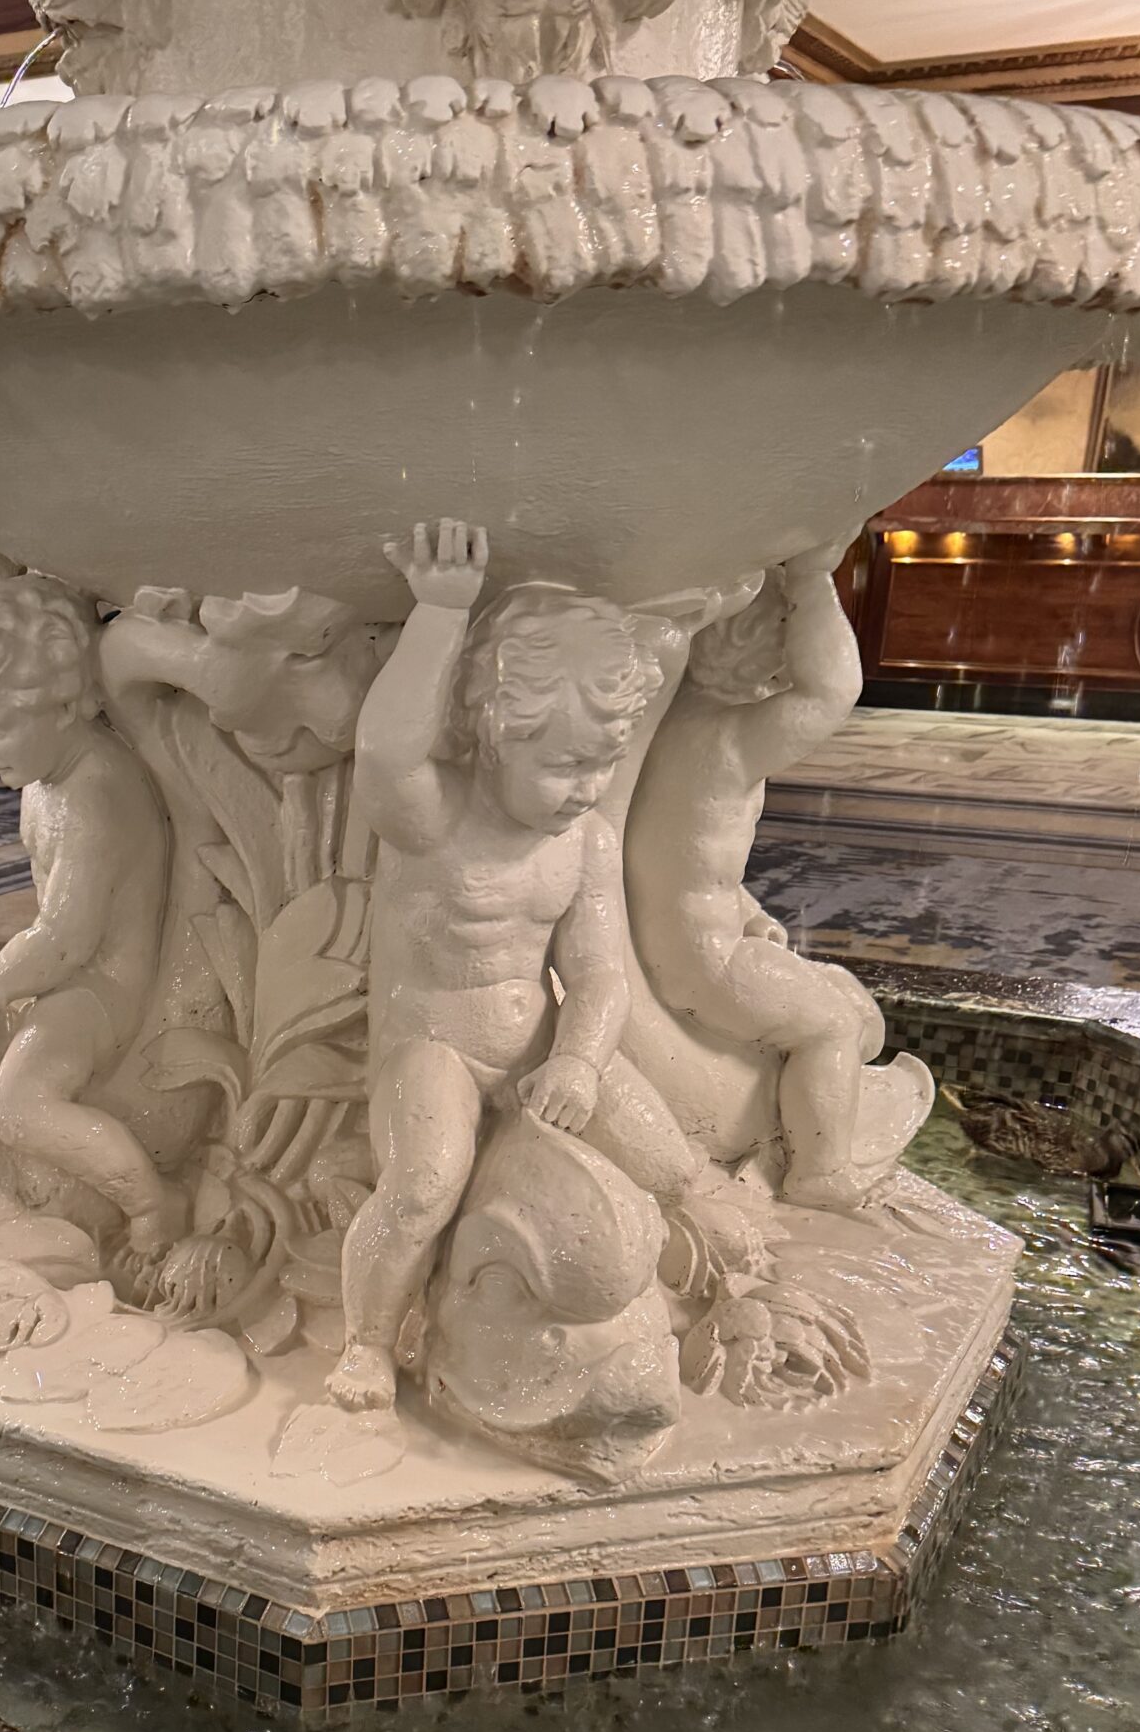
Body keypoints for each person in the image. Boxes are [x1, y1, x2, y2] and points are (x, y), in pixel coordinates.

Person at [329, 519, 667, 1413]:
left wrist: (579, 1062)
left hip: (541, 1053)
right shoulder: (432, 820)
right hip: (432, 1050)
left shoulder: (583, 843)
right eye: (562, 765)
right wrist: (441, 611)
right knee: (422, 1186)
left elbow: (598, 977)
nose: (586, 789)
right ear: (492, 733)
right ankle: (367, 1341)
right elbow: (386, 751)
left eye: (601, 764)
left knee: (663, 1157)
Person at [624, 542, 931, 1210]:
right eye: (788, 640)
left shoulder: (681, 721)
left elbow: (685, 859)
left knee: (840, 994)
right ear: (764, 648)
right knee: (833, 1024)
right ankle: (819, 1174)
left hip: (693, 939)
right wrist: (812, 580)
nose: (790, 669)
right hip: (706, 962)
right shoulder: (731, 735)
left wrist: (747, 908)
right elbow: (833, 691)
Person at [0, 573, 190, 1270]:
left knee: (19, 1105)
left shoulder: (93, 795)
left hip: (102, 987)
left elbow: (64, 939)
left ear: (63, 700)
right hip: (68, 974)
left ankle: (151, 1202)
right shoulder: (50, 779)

==

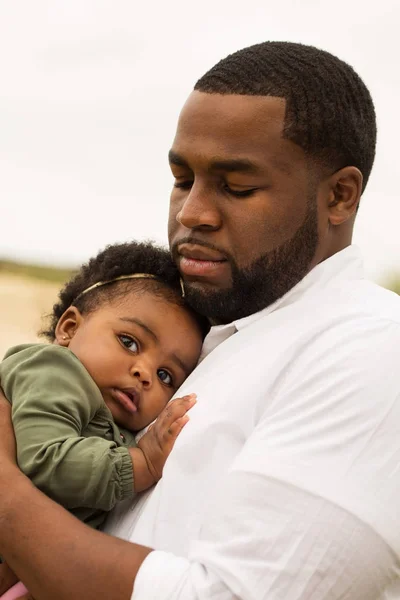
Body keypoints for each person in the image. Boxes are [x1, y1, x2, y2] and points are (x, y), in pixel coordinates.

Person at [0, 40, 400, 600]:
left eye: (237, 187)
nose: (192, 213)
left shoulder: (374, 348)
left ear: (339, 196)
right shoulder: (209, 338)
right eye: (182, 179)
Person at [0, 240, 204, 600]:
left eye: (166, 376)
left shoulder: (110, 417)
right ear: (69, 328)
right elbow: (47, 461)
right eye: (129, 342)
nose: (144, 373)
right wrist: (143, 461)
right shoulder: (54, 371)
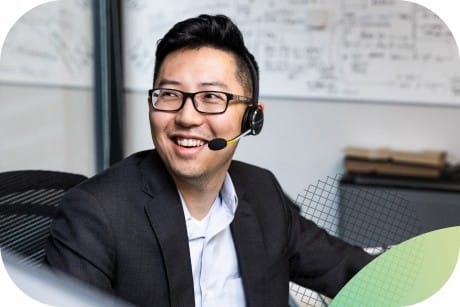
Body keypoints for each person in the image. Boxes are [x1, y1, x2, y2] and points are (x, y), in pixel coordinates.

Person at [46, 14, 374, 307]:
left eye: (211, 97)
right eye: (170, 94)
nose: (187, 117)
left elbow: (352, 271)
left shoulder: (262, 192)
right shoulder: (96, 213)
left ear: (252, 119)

What the task requires ::
Above are the records. Identify each line that contains the word "elbow".

Output for this task ::
left elbow: (598, 977)
right elbow: (386, 751)
left elbow: (685, 859)
right elbow: (833, 691)
left elbow: (64, 939)
right elbow: (47, 461)
left elbow: (352, 271)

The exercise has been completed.